== Source document

Archive for the ‘xp’ Category

Test First (#2)

Wednesday, August 1st, 2007

You want to create a helper class to analyse an HttpServletRequest and provide you with helper methods which determine the type of request. You basically care about GET and POST request methods. More specifically you want to be able to tell whether a POST is Multipart (usually containing file uploads).

Without losing a second, you create the class and make it compile. Right now you only care about the API of the class, and how will it be used from the client side of view. The class is immutable.

import javax.servlet.http.HttpServletRequest;

public class HttpRequestAnalyser {

  private final boolean get;
  private final boolean post;
  private final boolean multipart;

  public HttpRequestAnalyser(HttpServletRequest request) {
    // do nothing of value (yet)
    this.get = false;
    this.post = false;
    this.multipart = false;
  }

  public boolean isGet() {
    return get;
  }

  public boolean isPost() {
    return post;
  }

  public boolean isMultipart() {
    return multipart;
  }

}

Press F9, it compiles (NetBeans).
No matter what kind of request we construct this class with, it will never give us a true answer on whether the method was GET, POST or POST-MULTIPART. That’s because the implementation is the absolute minimum we need in order to define our API and have something that compiles.

Press CTRL+SHIFT+U to create the following empty test.

import junit.framework.*;

public class HttpRequestAnalyserTest extends TestCase {
  
  public HttpRequestAnalyserTest(String testName) {
    super(testName);
  }

  public void setUp() {
  }

  public void testIsGet() {
  }

  public void testIsPost() {
  }

  public void testIsMultipart() {
  }
  
}

Press SHIFT+F6, the test passes because there are no assertions yet.

====
== Extracted data

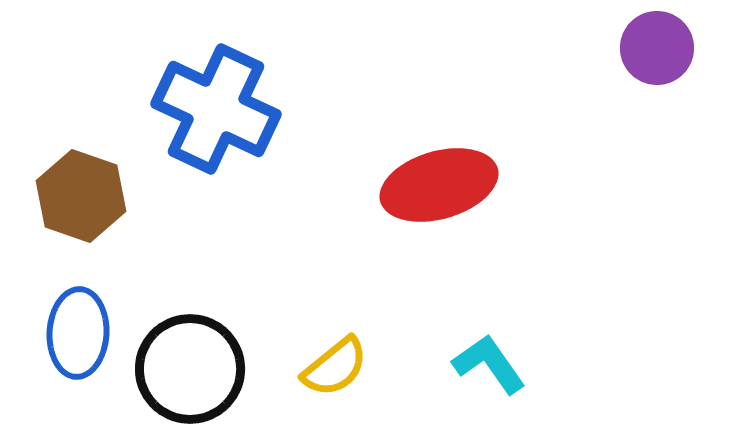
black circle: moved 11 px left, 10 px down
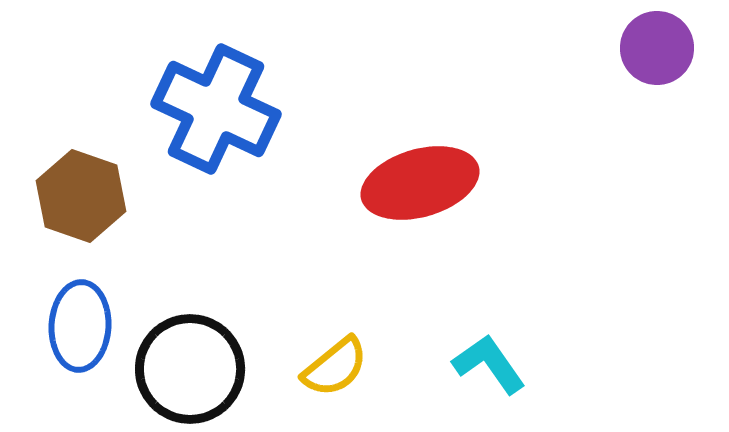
red ellipse: moved 19 px left, 2 px up
blue ellipse: moved 2 px right, 7 px up
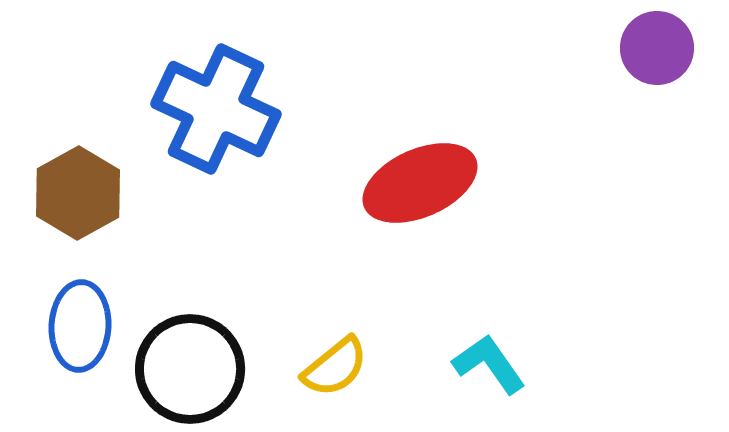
red ellipse: rotated 8 degrees counterclockwise
brown hexagon: moved 3 px left, 3 px up; rotated 12 degrees clockwise
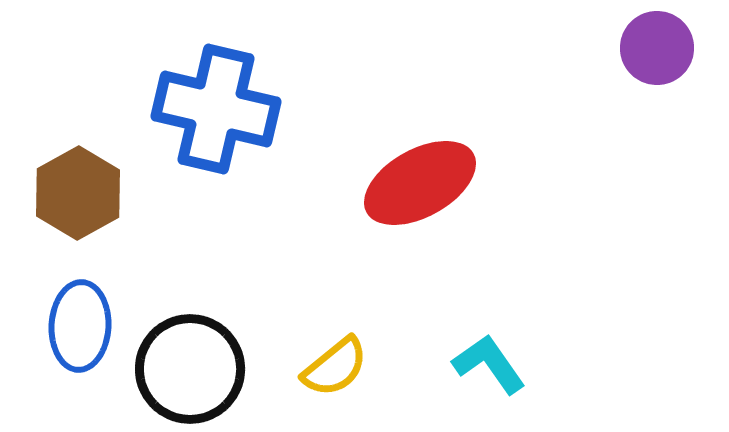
blue cross: rotated 12 degrees counterclockwise
red ellipse: rotated 5 degrees counterclockwise
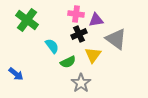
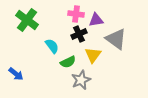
gray star: moved 3 px up; rotated 12 degrees clockwise
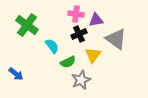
green cross: moved 5 px down
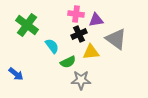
yellow triangle: moved 2 px left, 3 px up; rotated 48 degrees clockwise
gray star: rotated 24 degrees clockwise
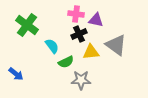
purple triangle: rotated 21 degrees clockwise
gray triangle: moved 6 px down
green semicircle: moved 2 px left
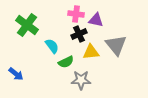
gray triangle: rotated 15 degrees clockwise
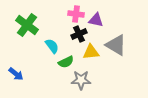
gray triangle: rotated 20 degrees counterclockwise
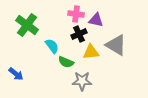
green semicircle: rotated 49 degrees clockwise
gray star: moved 1 px right, 1 px down
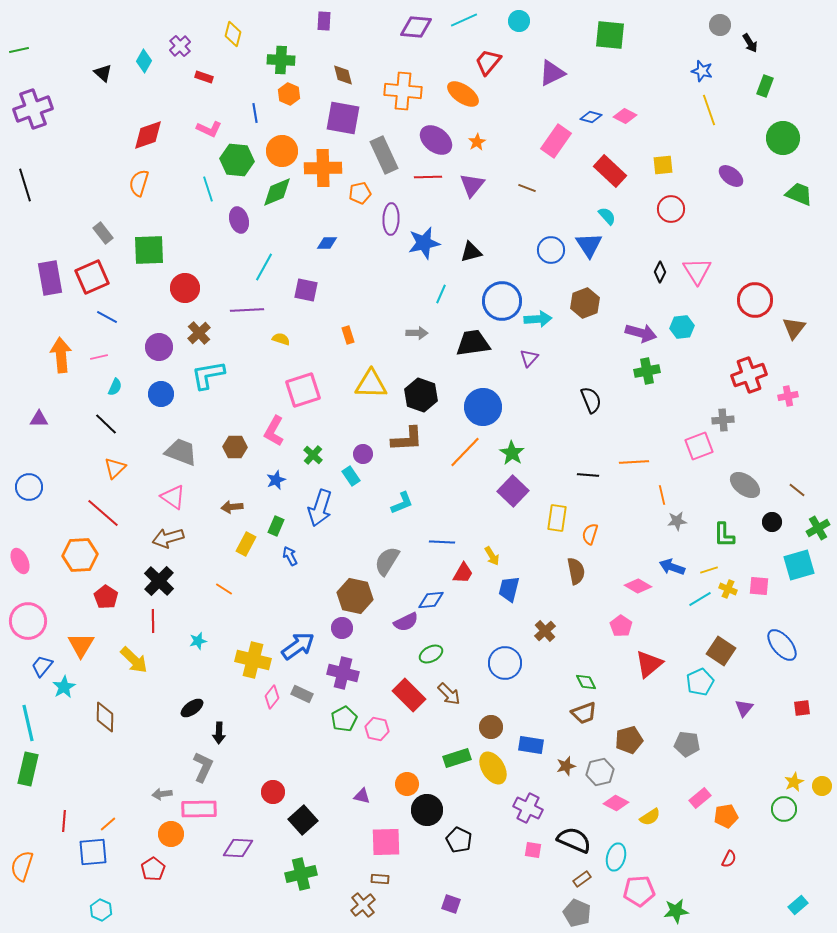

====

» Set task
Please list every keyboard shortcut the test-first article says to press.

» Finished task
F9, CTRL+SHIFT+U, SHIFT+F6